YOUR ASSIGNMENT
Could you copy everything in the records below, from the line containing "Rank the series" down to the line containing "HETRE, CHENE, FEUILLUS DIVERS", character for character?

PROVIDED DATA
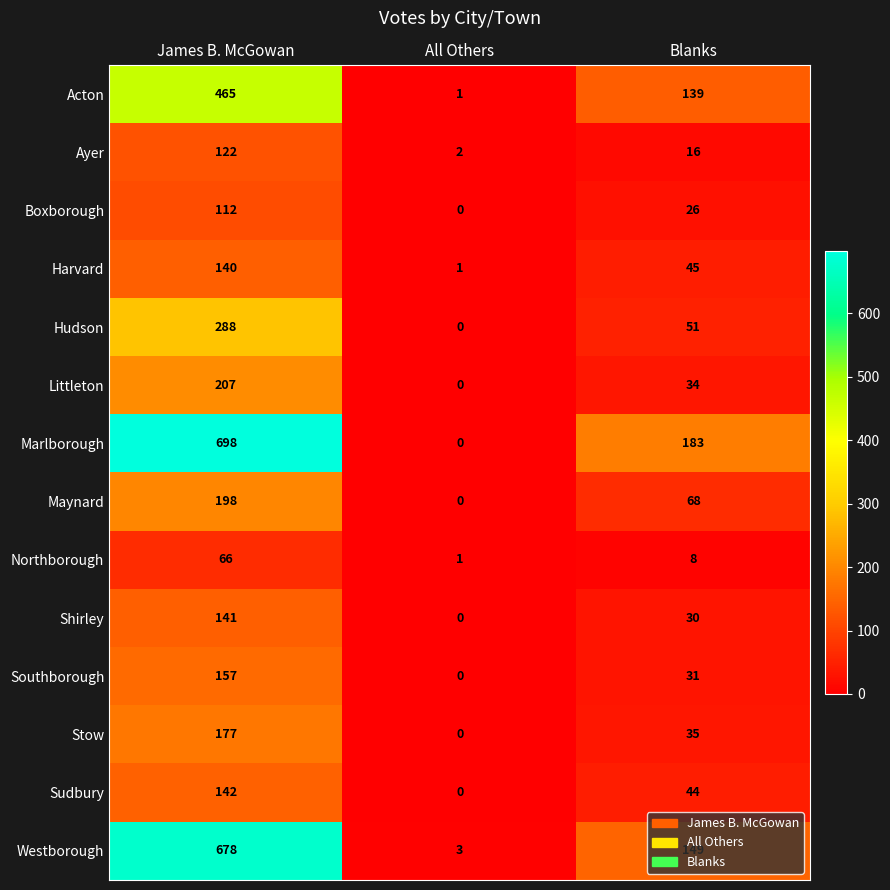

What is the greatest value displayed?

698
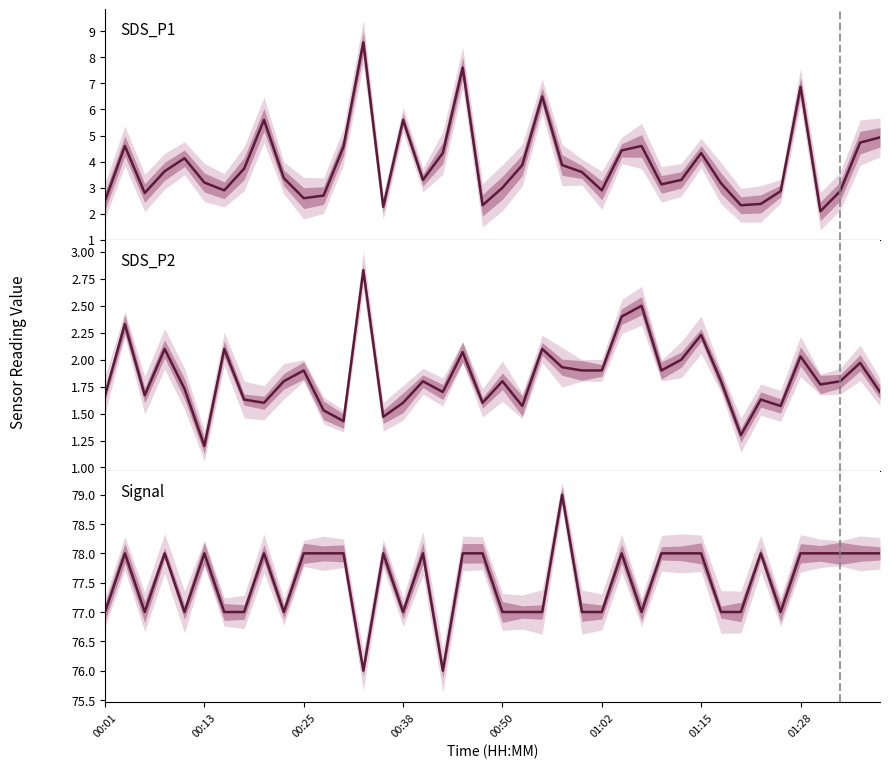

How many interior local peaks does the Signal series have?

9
...
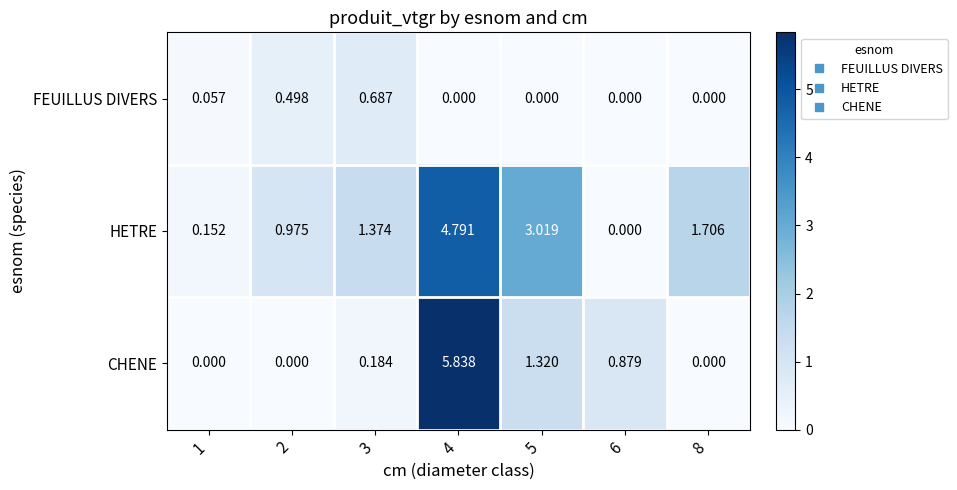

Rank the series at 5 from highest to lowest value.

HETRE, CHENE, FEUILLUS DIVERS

ANSWER TO THE PROBLEM
Rank the series at 5 from highest to lowest value.

HETRE, CHENE, FEUILLUS DIVERS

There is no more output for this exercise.